This is the question an MBA student asked NBA Commissioner David Stern during a guest lecture to my class at Wharton a few decades back. The commissioner had already gone way over his scheduled time with hard-hitting, “tough negotiator” stories and his people were checking their watches. Without flinching, he said with a gleam, ‘If I could, I would.’ After pausing for both impact and laughter, Stern continued his remarks so he could convey generously to her and others the importance of being yourself and using the tools you have for success. I knew, by reputation, how difficult he could be. This, however was one of many times over the years I saw a side that many knew the man to be, beyond his boardroom demeanor.

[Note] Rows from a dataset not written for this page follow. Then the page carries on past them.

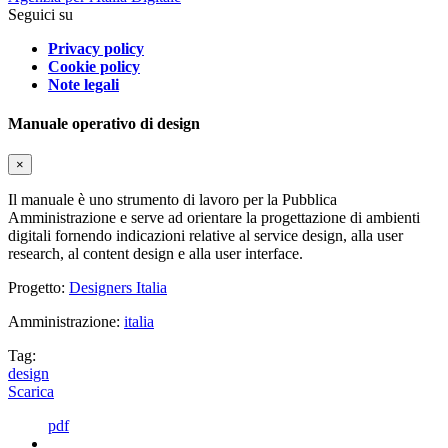
Seguici su
Privacy policy
Cookie policy
Note legali
Manuale operativo di design
×
Il manuale è uno strumento di lavoro per la Pubblica
Amministrazione e serve ad orientare la progettazione di ambienti
digitali fornendo indicazioni relative al service design, alla user
research, al content design e alla user interface.
Progetto:
Designers Italia
Amministrazione:
italia
Tag:
design
Scarica
pdf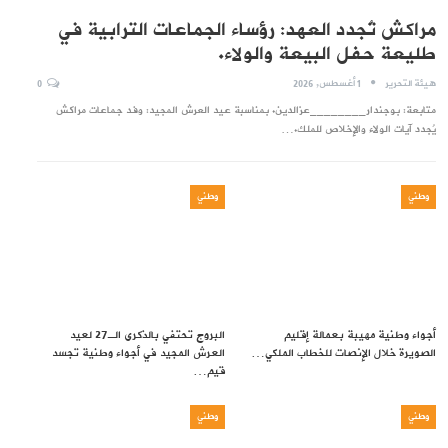
مراكش تُجدد العهد: رؤساء الجماعات الترابية في
طليعة حفل البيعة والولاء.
هيئة التحرير
1 أغسطس, 2026
0
متابعة: بوجندار________عزالدين. بمناسبة عيد العرش المجيد: وفد جماعات مراكش
يُجدد آيات الولاء والإخلاص للملك.…
وطني
وطني
أجواء وطنية مهيبة بعمالة إقليم
البروج تحتفي بالذكرى الـ27 لعيد
الصويرة خلال الإنصات للخطاب الملكي…
العرش المجيد في أجواء وطنية تجسد
قيم…
وطني
وطني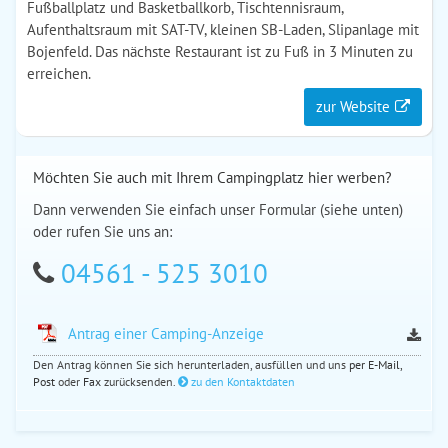
Fußballplatz und Basketballkorb, Tischtennisraum,
Aufenthaltsraum mit SAT-TV, kleinen SB-Laden, Slipanlage mit
Bojenfeld. Das nächste Restaurant ist zu Fuß in 3 Minuten zu
erreichen.
zur Website
Möchten Sie auch mit Ihrem Campingplatz hier werben?
Dann verwenden Sie einfach unser Formular (siehe
unten
)
oder rufen Sie uns an:
04561 - 525 3010
Antrag einer Camping-Anzeige
Den Antrag können Sie sich herunterladen, ausfüllen und uns
per E-Mail,
Post
oder
Fax
zurücksenden.
zu den Kontaktdaten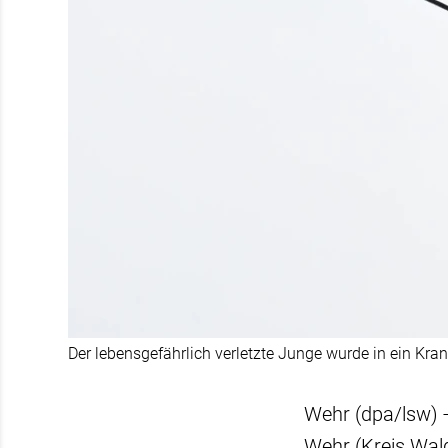
Der lebensgefährlich verletzte Junge wurde in ein Kra
Wehr (dpa/lsw) -
Wehr (Kreis Wald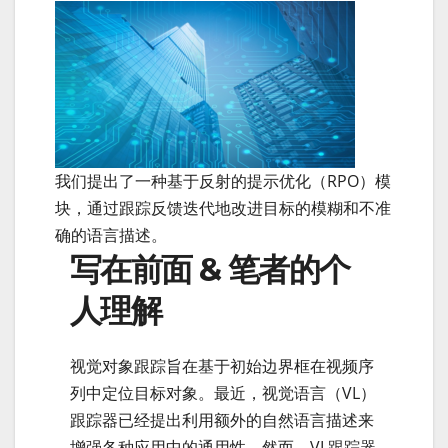
我们提出了一种基于反射的提示优化（RPO）模
块，通过跟踪反馈迭代地改进目标的模糊和不准
确的语言描述。
写在前面 & 笔者的个
人理解
视觉对象跟踪旨在基于初始边界框在视频序
列中定位目标对象。最近，视觉语言（VL）
跟踪器已经提出利用额外的自然语言描述来
增强各种应用中的通用性。然而，VL跟踪器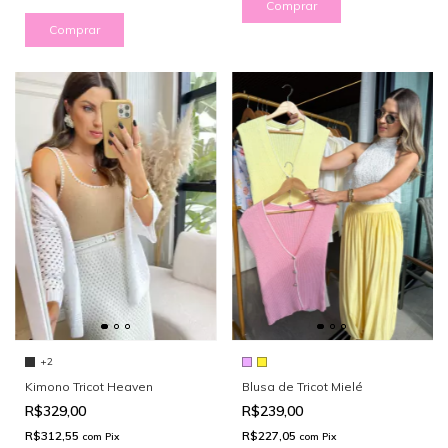
Comprar
Comprar
+2
Kimono Tricot Heaven
Blusa de Tricot Mielé
R$329,00
R$239,00
R$312,55
R$227,05
com
Pix
com
Pix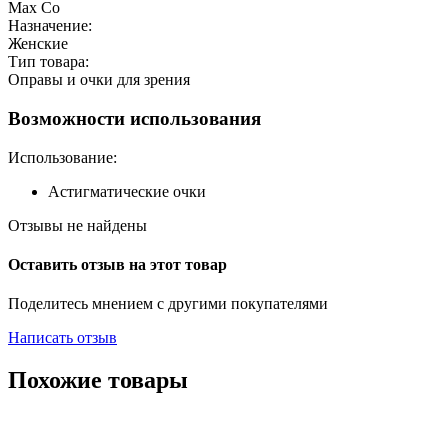
Max Co
Назначение:
Женские
Тип товара:
Оправы и очки для зрения
Возможности использования
Использование:
Астигматические очки
Отзывы не найдены
Оставить отзыв на этот товар
Поделитесь мнением с другими покупателями
Написать отзыв
Похожие товары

I just saw Stern at an event in Philadelphia where he was, again, overly generous with an audience. He had many, many comedic pauses that recent day.
‘Is it ok to cry during negotiations?’ … an MBA student asked NBA Commissioner David Stern …Without flinching, he said with a gleam, ‘If I could, I would.’
Others will recount in detail all he accomplished in sport. In his decades as commissioner, 1994–2014, Stern led the turnaround of a league whose playoff games were, if shown on television at all, on something then called “tape delay.” The Dream Team is an example of his oversight of the perfection of the platform for the most marketable athletes in the world, from Michael Jordan to LeBron James.
As commissioner, Stern laid the foundation for the league and its current leader, Adam Silver, to become the most socially-focused major sports league in the world. It takes a generous person to have that level of foresight.
His commitment to social causes, personally and financially, will become better known as time goes on. He was already on my Mt. Rushmore of sports commissioners. He is a shining example of using sport for good while being financially successful. Our condolences to his family and friends. The world will miss David Stern.